Cinema filmROMA – Banca Etica rinnova il suo impegno a favore del cinema italiano indipendente. L’istituto annuncia il rinnovo della collaborazione con Cna Cinema e Audiovisivo, nell’ambito dell’accordo quadro con la CNA, stanziando per il 2026 un plafond di tre milioni di euro destinati a sostenere le piccole e medie imprese cinematografiche attraverso lo strumento del tax credit. L’accordo prosegue nel solco di un percorso virtuoso iniziato nel 2022, che ha già permesso di immettere nel sistema 5,5 milioni di euro di finanziamenti ordinari cui si sono aggiunti 2,5 milioni tramite il tax credit.

L’obiettivo è duplice: contrastare la cronica carenza di fondi che affligge le produzioni indipendenti e valorizzare un comparto che impiega migliaia di professionisti e artigiani di eccellenza. Oltre al meccanismo del credito d’imposta, la convenzione prevede l’accesso a linee di credito dedicate a condizioni agevolate per la gestione finanziaria delle opere. “Banca Etica indirizza il credito verso settori capaci di generare benessere per la collettività,” commenta Nazzareno Gabrielli, Direttore Generale di Banca Etica. “Siamo convinti che il cinema indipendente abbia un ruolo fondamentale per stimolare consapevolezza e valori condivisi. Per questo, accanto alla social economy, continuiamo a investire nella cultura come motore di crescita civile”.

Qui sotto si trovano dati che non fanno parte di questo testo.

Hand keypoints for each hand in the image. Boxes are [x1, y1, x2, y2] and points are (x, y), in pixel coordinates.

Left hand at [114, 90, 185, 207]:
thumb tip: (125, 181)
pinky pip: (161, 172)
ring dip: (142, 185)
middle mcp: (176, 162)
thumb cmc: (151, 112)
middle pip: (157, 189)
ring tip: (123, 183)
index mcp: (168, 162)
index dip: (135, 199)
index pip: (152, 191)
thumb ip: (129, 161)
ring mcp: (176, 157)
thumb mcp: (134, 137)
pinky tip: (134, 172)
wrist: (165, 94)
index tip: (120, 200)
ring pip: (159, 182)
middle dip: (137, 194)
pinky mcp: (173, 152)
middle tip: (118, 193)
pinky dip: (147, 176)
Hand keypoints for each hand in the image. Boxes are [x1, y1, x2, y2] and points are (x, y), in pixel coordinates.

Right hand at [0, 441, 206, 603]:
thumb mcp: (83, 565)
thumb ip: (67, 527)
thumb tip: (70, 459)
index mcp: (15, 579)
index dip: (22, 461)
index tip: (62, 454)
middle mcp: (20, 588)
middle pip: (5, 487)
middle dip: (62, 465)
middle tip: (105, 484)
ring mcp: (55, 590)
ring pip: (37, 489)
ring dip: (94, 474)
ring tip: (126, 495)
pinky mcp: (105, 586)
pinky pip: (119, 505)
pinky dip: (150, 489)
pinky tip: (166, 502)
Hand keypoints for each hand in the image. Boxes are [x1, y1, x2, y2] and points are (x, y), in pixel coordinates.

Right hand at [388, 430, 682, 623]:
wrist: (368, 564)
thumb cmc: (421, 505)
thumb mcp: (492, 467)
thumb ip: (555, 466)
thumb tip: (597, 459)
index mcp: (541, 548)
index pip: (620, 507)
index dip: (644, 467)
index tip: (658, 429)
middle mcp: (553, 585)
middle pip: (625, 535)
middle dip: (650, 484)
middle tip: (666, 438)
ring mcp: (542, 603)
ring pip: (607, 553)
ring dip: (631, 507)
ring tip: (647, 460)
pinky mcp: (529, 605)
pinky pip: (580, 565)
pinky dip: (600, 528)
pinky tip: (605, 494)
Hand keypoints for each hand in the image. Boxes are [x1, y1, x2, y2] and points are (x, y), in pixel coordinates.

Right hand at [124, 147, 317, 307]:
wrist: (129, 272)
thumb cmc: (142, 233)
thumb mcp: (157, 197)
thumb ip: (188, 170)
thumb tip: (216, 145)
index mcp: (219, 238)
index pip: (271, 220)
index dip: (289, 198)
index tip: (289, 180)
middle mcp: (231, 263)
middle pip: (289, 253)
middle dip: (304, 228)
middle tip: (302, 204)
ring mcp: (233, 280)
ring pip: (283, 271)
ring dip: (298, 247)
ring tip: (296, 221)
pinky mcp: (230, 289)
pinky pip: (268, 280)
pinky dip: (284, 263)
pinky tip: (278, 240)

“Mai come in questa fase, segnata da una forte tensione finanziaria per l’industria cinematografica italiana e in particolare per le micro e piccole imprese indipendenti, strumenti strutturati di accesso al credito rappresentano un fattore decisivo”, dichiara Gianluca Curti, Presidente di CNA Cinema e Audiovisivo. “Il rinnovo della convenzione con Banca Etica è la prosecuzione di una partnership consolidata che negli ultimi quattro anni ha garantito liquidità immediata e sostenibilità finanziaria alle imprese del settore, trasformando il tax credit in una leva concreta per la gestione dei flussi di cassa e la pianificazione delle produzioni. Lo stanziamento di 3 milioni di euro per il 2026 rappresenta un segnale concreto per sostenere l’eccellenza artigiana del cinema indipendente italiano e un comparto che genera occupazione qualificata e valore culturale diffuso sui territori. Accordi come questo dimostrano come strumenti di finanza responsabile possano accompagnare le imprese lungo tutto il ciclo produttivo, rafforzando la solidità della filiera e la sua capacità di sviluppo”.